• TASK TO CARRY OUT
Search the data for the word "Status" and copy every line where it occurs.

Hardware project source files
===
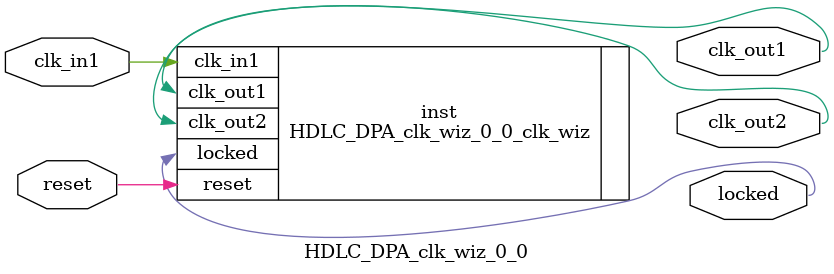
<source format=v>


`timescale 1ps/1ps

(* CORE_GENERATION_INFO = "HDLC_DPA_clk_wiz_0_0,clk_wiz_v5_4_3_0,{component_name=HDLC_DPA_clk_wiz_0_0,use_phase_alignment=true,use_min_o_jitter=false,use_max_i_jitter=false,use_dyn_phase_shift=false,use_inclk_switchover=false,use_dyn_reconfig=false,enable_axi=0,feedback_source=FDBK_AUTO,PRIMITIVE=MMCM,num_out_clk=2,clkin1_period=8.333,clkin2_period=10.000,use_power_down=false,use_reset=true,use_locked=true,use_inclk_stopped=false,feedback_type=SINGLE,CLOCK_MGR_TYPE=NA,manual_override=false}" *)

module HDLC_DPA_clk_wiz_0_0 
 (
  // Clock out ports
  output        clk_out1,
  output        clk_out2,
  // Status and control signals
  input         reset,
  output        locked,
 // Clock in ports
  input         clk_in1
 );

  HDLC_DPA_clk_wiz_0_0_clk_wiz inst
  (
  // Clock out ports  
  .clk_out1(clk_out1),
  .clk_out2(clk_out2),
  // Status and control signals               
  .reset(reset), 
  .locked(locked),
 // Clock in ports
  .clk_in1(clk_in1)
  );

endmodule

</source>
===
• WRITTEN RESPONSE
  // Status and control signals
  // Status and control signals               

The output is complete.